Published: Saturday, 10th May, 2008 12:00
Farm sale plan rejected
By Elaine Bowers
PROPOSALS have been ditched for a controversial sale of three farms owned by Inverclyde Council.
Councillors on the regeneration committee voted unanimously not to sell 6,500 acres of farmland within Clyde Muirshiel Regional Park.
The council had been considering the future of Garvocks and Dowries Farm, Killochend Farm and Hardridge Farm.
Clyde Muirshiel Park had opposed the sale, saying the farms should remain in ‘continued public ownership’.
The farms are leased to tenant farmers and two of the farms fall under Special Protection Area (SPA) status.
Hardridge is in the SPA, which is designated under European special protection legislation.
Most of Garvocks and Dowries also fall under the area, while Killochend borders its boundary.
The protection area was designated a site of special scientific interest last year.
The park authority compiled a report into the implications of a sale after the council launched a consultation. The report recommended the farms should not be sold.
A final decision on the sale was taken in private at the regeneration committee.
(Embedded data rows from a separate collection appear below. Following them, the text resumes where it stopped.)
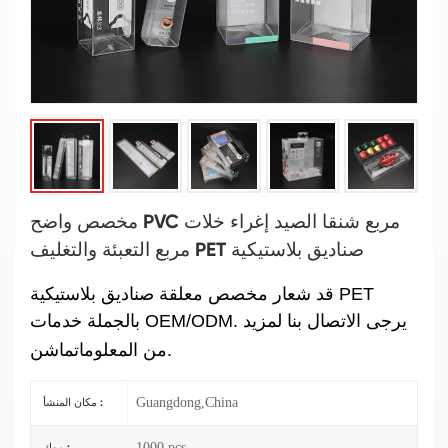
مخصص واضح PVC مربع شنقا الصيد إغراء خلات
مربع التعبئة والتغليف PET صناديق بلاستيكية
قد شعار مخصص معلقة صناديق بلاستيكية PET
بالجملة
خدمات OEM/ODM. يرجى الاتصال بنا لمزيد
ماشن.
من المعلومات
Guangdong,China
مكان المنشأ :
1000 pcs
موك :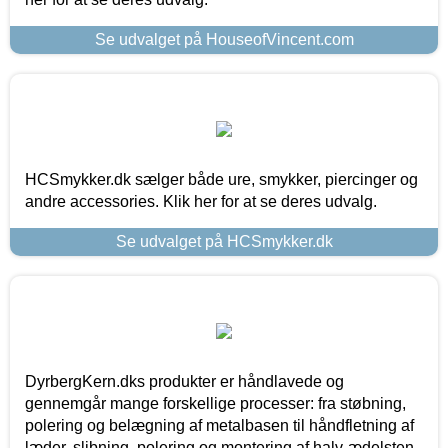
Se udvalget på HouseofVincent.com
HCSmykker.dk sælger både ure, smykker, piercinger og
andre accessories. Klik her for at se deres udvalg.
Se udvalget på HCSmykker.dk
DyrbergKern.dks produkter er håndlavede og
gennemgår mange forskellige processer: fra støbning,
polering og belægning af metalbasen til håndfletning af
læder, slibning, polering og montering af halv-ædelsten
Council bosses said before the meeting that ‘a very full report’ was going to the committee, including the park authority’s comments.
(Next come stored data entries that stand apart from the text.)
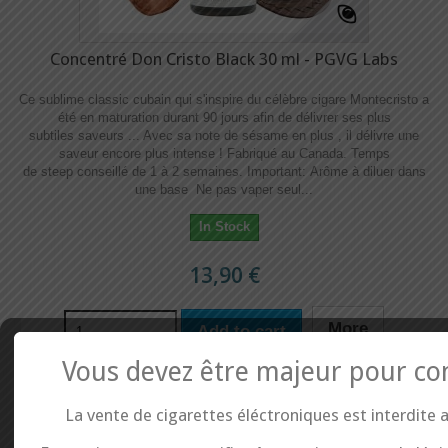
Concentré Don Cristo Black 30 ml - PGVG Labs
Ce sublime classic cubain qui s'inspire du célèbre cigare Montecristo a
été en maturation durant 90 jours afin de délivrer ses plus
subtiles saveurs ... Avec sa note de sésame en plus , il délivre une
saveur encore plus intense ! Fabriqué au Canada. Temps
de steep conseillé de 1 à 2 semaines. Important: Arôme à diluer dans
une base Ne pas vaper seul...
In Stock
13,90 €
More
Add to cart
Vous devez être majeur pour co
Add to Wishlist
Add to Compare
La vente de cigarettes éléctroniques est interdite 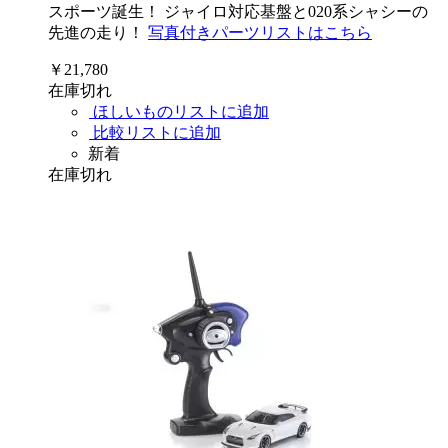
スポーツ誕生！ ジャイロ対応基盤と020系シャシーの
先進の走り！
写真付きパーツリストはこちら
￥21,780
在庫切れ
ほしいものリストに追加
比較リストに追加
新着
在庫切れ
Councillors agreed at the meeting not to comment in public about the decision and a terse council statement said: “As part of its overall asset management review, the council has agreed to the continued retention of its farm assets.”
Fears had been expressed that the park authority had not been properly involved in the consultations.
Questions raised by local Liberal Democrat leader, Councillor Alan Blair, were not allowed to be discussed at a full meeting of the council, a decision he branded as ‘ludicrous’.
He declined to comment after the regeneration committee meeting.